Cette semaine, Québec a offert de réduire le crédit jusqu'à 13%, cette fois pour adoucir la hausse annuelle des droits de scolarité de 254$ à 219$ pour l'ensemble des étudiants. Les fédérations étudiantes voulaient aller plus loin, de manière à annuler la hausse des droits de scolarité pour les deux premières années.

«Il faut trouver une sortie de crise. Une des pistes est d'aller sur le terrain de la fiscalité.

Chaque baisse d'un point du taux du crédit représente environ 11 millions de dollars», évalue le fiscaliste Luc Godbout.

Aplanir l'augmentation des droits de scolarité en réduisant le crédit d'impôt est une opération à coût nul.
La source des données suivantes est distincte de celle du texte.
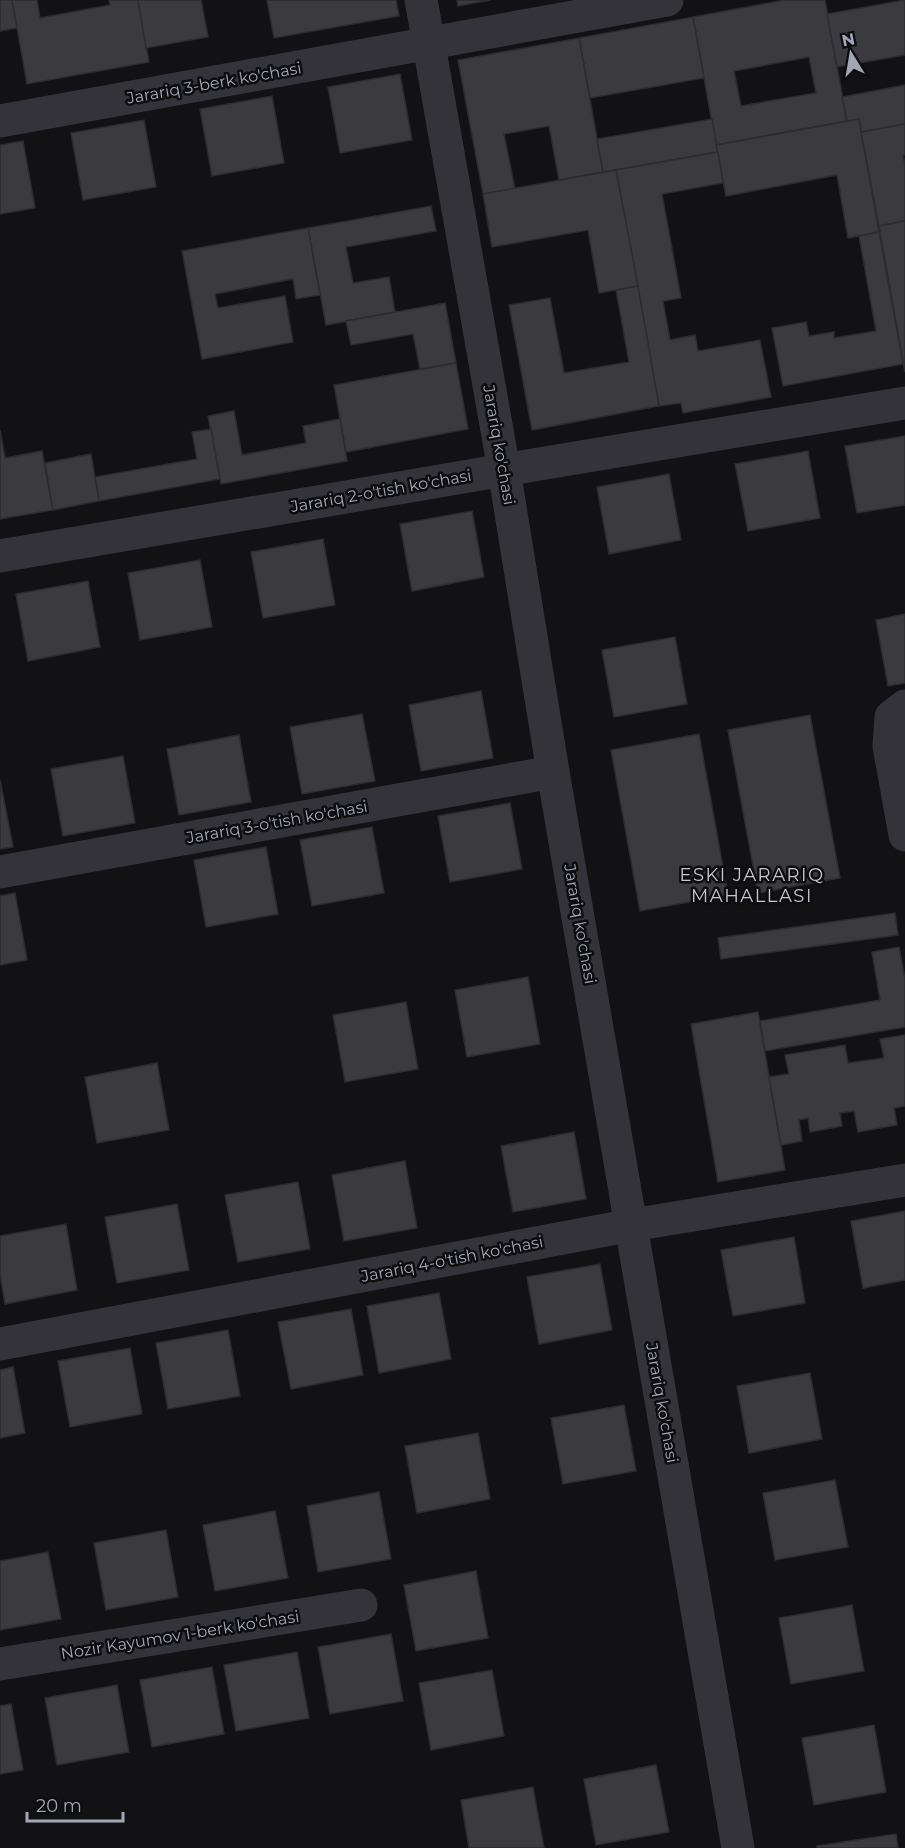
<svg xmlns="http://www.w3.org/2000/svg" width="905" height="1848" font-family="Montserrat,sans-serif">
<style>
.building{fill:#3a3a3f;stroke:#2d2c30;stroke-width:1.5;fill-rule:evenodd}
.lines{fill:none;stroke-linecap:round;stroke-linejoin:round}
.minor{stroke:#333339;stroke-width:33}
.labels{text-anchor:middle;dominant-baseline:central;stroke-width:5;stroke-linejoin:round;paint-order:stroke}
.street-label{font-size:16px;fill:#a3a6b5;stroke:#0d0d0f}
.neighbourhood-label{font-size:18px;letter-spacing:1.5px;fill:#c4c6d1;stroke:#0d0d0f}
</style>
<rect width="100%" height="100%" fill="#121214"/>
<g class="building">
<polygon points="0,0 12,0 17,28 0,31"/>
<polygon points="12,0 37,0 40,18 110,5 109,0 138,0 149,62 27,84"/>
<polygon points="138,0 201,0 208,37 146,48"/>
<polygon points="267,0 396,0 399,16 274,38"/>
<polygon points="457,0 491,0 458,6"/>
<path d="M785 0H825L847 121 716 145 693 17ZM809 57 816 93 741 106 734 71Z"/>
<polygon points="905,0 905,55 837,67 827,14"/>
<polygon points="693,17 704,78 590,98 579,38"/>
<polygon points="579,38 603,172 559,180 549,126 504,134 515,189 483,194 458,60"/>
<polygon points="400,74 412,140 340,153 328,87"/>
<polygon points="905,85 905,124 861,132 859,119 847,121 842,97"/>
<polygon points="272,96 284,163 212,176 200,109"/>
<polygon points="712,119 718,152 603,172 597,139"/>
<polygon points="859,119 879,232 848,238 837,175 726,196 716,145"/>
<polygon points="144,120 156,187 83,200 71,133"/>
<polygon points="905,124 905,155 903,155 905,164 905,221 879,226 861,132"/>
<polygon points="23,141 35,208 0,214 0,145"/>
<polygon points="718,152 723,183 662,194 681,298 663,301 670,340 695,335 698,351 760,340 771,397 683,413 681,403 659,406 616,170"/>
<polygon points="616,170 638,286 599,293 588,230 492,247 483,194"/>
<polygon points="431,206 436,231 346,247 353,283 389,277 395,312 326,325 308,228"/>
<polygon points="905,221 905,372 879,226"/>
<polygon points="308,228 320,295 296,299 293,279 215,294 218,308 285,296 293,342 202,359 182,251"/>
<polygon points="879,232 903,364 783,386 772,328 806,322 809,336 834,332 834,338 876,331 859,236"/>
<polygon points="638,286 659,406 532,430 509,305 550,298 564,373 629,362 616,290"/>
<polygon points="445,303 456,363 420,369 413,334 351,345 346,321"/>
<polygon points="456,363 468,429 346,452 334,385"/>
<polygon points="234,411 242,455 306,443 303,426 340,419 347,461 221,484 208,416"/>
<polygon points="211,429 220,479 99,501 95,477 197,459 192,432"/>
<polygon points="0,430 5,458 42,451 53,510 0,519"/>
<polygon points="905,436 905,505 857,513 845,446"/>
<polygon points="808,451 820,518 748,531 735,464"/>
<polygon points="91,454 99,501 53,510 45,463"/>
<polygon points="669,474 681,540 609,554 597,487"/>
<polygon points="472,511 484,577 412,591 400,524"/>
<polygon points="323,539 335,605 263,618 251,552"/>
<polygon points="200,560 212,627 140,640 128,573"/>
<polygon points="88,581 100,647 28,661 16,594"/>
<polygon points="905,614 905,683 888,686 876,620"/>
<polygon points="675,637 687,704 614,717 602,650"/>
<polygon points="481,691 493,758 421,771 409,705"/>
<polygon points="362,714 375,781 302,794 290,727"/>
<polygon points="810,715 840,878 758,893 728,730"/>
<polygon points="699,734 728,895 640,911 611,750"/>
<polygon points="239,735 251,802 179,815 167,749"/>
<polygon points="123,756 135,823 63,836 51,769"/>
<polygon points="0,780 13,847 0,849"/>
<polygon points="510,803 522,869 450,882 438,816"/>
<polygon points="372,827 384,893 312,906 300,840"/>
<polygon points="266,847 278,914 206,927 194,860"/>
<polygon points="15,893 27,960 0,965 0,896"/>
<polygon points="895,913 898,935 721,959 718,938"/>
<polygon points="899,947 905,979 905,1027 765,1051 760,1021 880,1000 872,952"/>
<polygon points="528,977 540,1044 467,1057 455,990"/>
<polygon points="406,1002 418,1069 345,1082 333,1015"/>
<polygon points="758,1012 785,1170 718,1182 691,1024"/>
<polygon points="905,1035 905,1106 894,1108 897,1125 858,1132 854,1111 840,1113 842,1126 810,1132 808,1118 799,1120 802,1141 781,1145 769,1077 789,1074 785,1055 845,1045 848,1063 884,1058 880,1039"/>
<polygon points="157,1063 169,1130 97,1143 85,1077"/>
<polygon points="574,1132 586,1199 513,1212 501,1146"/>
<polygon points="405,1161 417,1228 344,1241 332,1175"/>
<polygon points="298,1182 310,1249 238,1262 225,1195"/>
<polygon points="177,1204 189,1270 117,1283 105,1217"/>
<polygon points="905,1211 905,1280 863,1288 851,1221"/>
<polygon points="66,1224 77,1290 5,1304 0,1274 0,1236"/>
<polygon points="794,1237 805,1303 733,1316 721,1250"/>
<polygon points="600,1264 612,1330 539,1344 527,1277"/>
<polygon points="439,1293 451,1359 379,1373 367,1306"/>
<polygon points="351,1309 363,1375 291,1389 278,1322"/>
<polygon points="228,1330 240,1396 168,1409 156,1343"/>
<polygon points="130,1348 142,1414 70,1427 58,1361"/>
<polygon points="13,1367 25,1433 0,1438 0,1370"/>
<polygon points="810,1373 822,1439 749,1453 737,1386"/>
<polygon points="624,1405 636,1471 563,1484 551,1418"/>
<polygon points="478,1433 490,1499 417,1513 405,1446"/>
<polygon points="835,1480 848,1547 775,1560 763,1493"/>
<polygon points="379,1492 391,1559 318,1572 307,1506"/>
<polygon points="275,1511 288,1578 215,1591 203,1525"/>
<polygon points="166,1530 178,1597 106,1610 94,1543"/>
<polygon points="48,1552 61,1619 0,1630 0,1561"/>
<polygon points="476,1571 488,1638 416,1651 404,1585"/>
<polygon points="852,1605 864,1671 791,1684 779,1618"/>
<polygon points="391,1634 403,1701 330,1714 318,1647"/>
<polygon points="297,1652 309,1718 236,1731 224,1665"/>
<polygon points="212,1667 224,1734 152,1747 140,1680"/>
<polygon points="492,1670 504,1736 431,1750 419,1683"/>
<polygon points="117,1685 129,1752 57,1765 45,1698"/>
<polygon points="11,1704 23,1770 0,1774 0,1706"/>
<polygon points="874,1725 886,1792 814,1805 802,1738"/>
<polygon points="656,1765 669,1832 596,1845 584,1779"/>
<polygon points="533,1787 544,1848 469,1848 461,1800"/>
<polygon points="896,1834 898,1848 817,1848 817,1846"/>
</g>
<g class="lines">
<g class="minor">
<polyline points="421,0 504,470 553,772 738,1848"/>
<polyline points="0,121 667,0"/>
<polyline points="0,556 504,470 905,403"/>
<polyline points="905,706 891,717 889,746 905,835"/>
<polyline points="0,872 553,772"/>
<polyline points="0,1344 632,1225 905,1180"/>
<polyline points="0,1664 361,1605"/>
</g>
</g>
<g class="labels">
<g class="street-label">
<text transform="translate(214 83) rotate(-10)">Jarariq 3-berk ko'chasi</text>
<text transform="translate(499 445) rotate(80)">Jarariq ko'chasi</text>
<text transform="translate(381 491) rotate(-10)">Jarariq 2-o'tish ko'chasi</text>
<text transform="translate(277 822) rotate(-10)">Jarariq 3-o'tish ko'chasi</text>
<text transform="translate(580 924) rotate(80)">Jarariq ko'chasi</text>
<text transform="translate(452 1259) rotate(-11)">Jarariq 4-o'tish ko'chasi</text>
<text transform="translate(662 1403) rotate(80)">Jarariq ko'chasi</text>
<text transform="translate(180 1635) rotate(-9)">Nozir Kayumov 1-berk ko'chasi</text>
</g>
<g class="neighbourhood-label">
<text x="752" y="875">ESKI JARARIQ<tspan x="752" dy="21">MAHALLASI</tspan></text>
</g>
</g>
<g transform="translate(851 54) rotate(349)" stroke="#0d0d0f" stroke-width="4.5" paint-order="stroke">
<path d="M0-4.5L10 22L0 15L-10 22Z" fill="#a3a6b5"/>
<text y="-9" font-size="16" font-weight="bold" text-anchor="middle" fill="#a3a6b5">N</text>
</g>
<path d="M27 1812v9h96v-9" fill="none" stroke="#a3a6b5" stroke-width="3"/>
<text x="36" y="1812" font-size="18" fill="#a3a6b5" stroke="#0d0d0f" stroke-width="4.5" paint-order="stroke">20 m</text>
</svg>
Cela ne changerait rien pour les familles nanties qui ont les moyens de payer les droits au début de l'année, et d'attendre le crédit avec leur remboursement d'impôt.

«Mais pour ceux qui ont de faibles revenus, ça favoriserait l'accessibilité», croit M. Godbout. Pour eux, il est plus difficile de payer des droits de scolarité élevés et d'attendre un crédit d'impôt qui ne viendra peut-être que dans plusieurs années. Sans compter ceux qui oublient de le réclamer.

Par contre, en réduisant le crédit pour aplanir la hausse des droits, les Québécois perdent au change au fédéral. Déjà, les Québécois reçoivent moins que les Ontariens de la part d'Ottawa parce que les droits de scolarité sont plus faibles, souligne M. Godbout.

Autre option: Québec pourrait rendre le crédit remboursable pour que tous les étudiants le récupèrent rapidement, qu'ils soient riches ou pauvres, qu'ils aient des impôts à payer ou non.